The strategy to part 5 of the ECO for inner accidents
Part 5 of the ECO supplies that an worker is entitled to statutory compensation for “private harm accidentally arising out of and in the midst of the employment”.
In difficulty on this case was whether or not the stroke suffered by the Worker constituted an “harm accidentally” beneath that provision. After citing a line of English and Hong Kong authorities, the Courtroom adopted the strategy in Chow Kai Yan, set out under:
1. exterior occasion(s) as accident – there should be an occasion or a sequence of occasions, which is exterior and has some impact on the Worker (whether or not physiological or psychological), or is within the type of noticeable bodily actions of the Worker when the occasion(s) occurred; and
2. accident as trigger, harm as impact – “accident” and “harm” are two distinct however vital components to be established, the place the”accident” should be proven to have triggered, or no less than contributed to, the “harm”.
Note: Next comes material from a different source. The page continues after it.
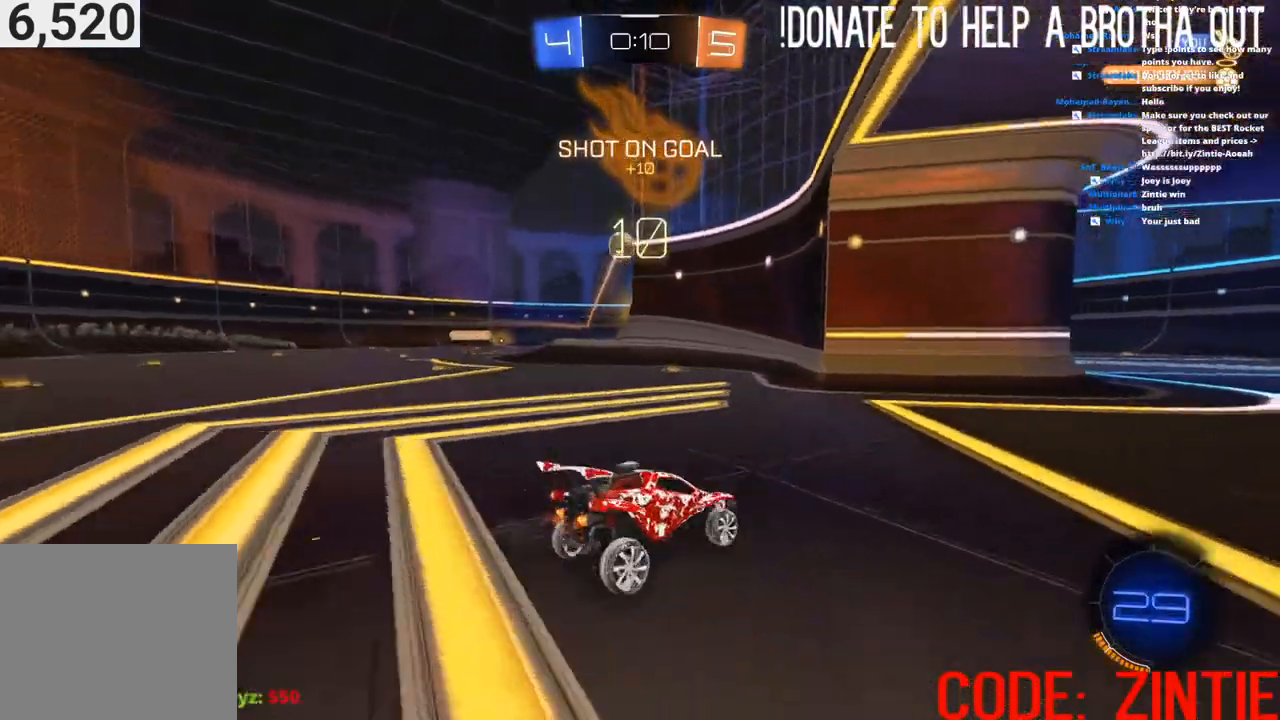
{"buttons": ["CIRCLE", "R2"], "left_stick": "center", "right_stick": "center", "events": [[50, "left_stick", "right"], [200, "CIRCLE", "down"], [300, "TRIANGLE", "down"], [417, "TRIANGLE", "up"], [417, "left_stick", "center"]]}
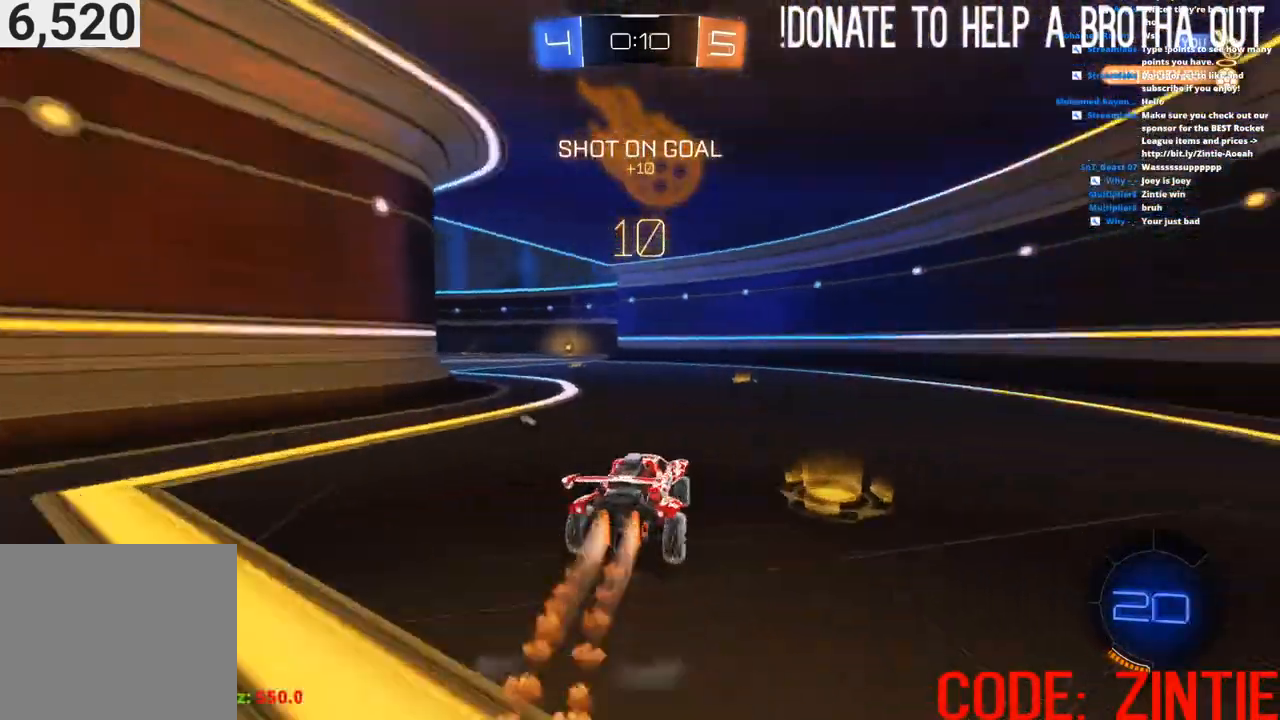
{"buttons": ["CIRCLE", "R2"], "left_stick": "left", "right_stick": "center", "events": [[67, "left_stick", "left"]]}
The Courtroom discovered that there was no “harm accidentally” within the current case, and due to this fact the Worker’s declare for compensation beneath part 5 of the ECO failed. The Courtroom gave the next causes:
1. On the steadiness of chances, the Worker had not suffered any head harm. Therefore, the stroke had not been attributable to this alleged “accident”.
2. Additional, based mostly on the joint medical knowledgeable, the stroke had been attributable to the Worker’s pre-existing medical circumstances, together with hypertension and hyperlipidaemia. The autumn had due to this fact not triggered the stoke – actually, it was the stroke taking place spontaneously, that led to the autumn.
The Worker additionally claimed that there was a delay in medical therapy after the autumn and the joint medical knowledgeable was biased. These arguments have been dismissed by the Courtroom.
This case as soon as once more highlights that any declare of entitlement to compensation beneath part 5 of the ECO should be premised on an “harm accidentally” – particularly, an worker who has suffered an inner harm or psychological sickness, might want to fulfill the checks set out above, along with the necessities that the harm should even have arisen out of and in the midst of the employment.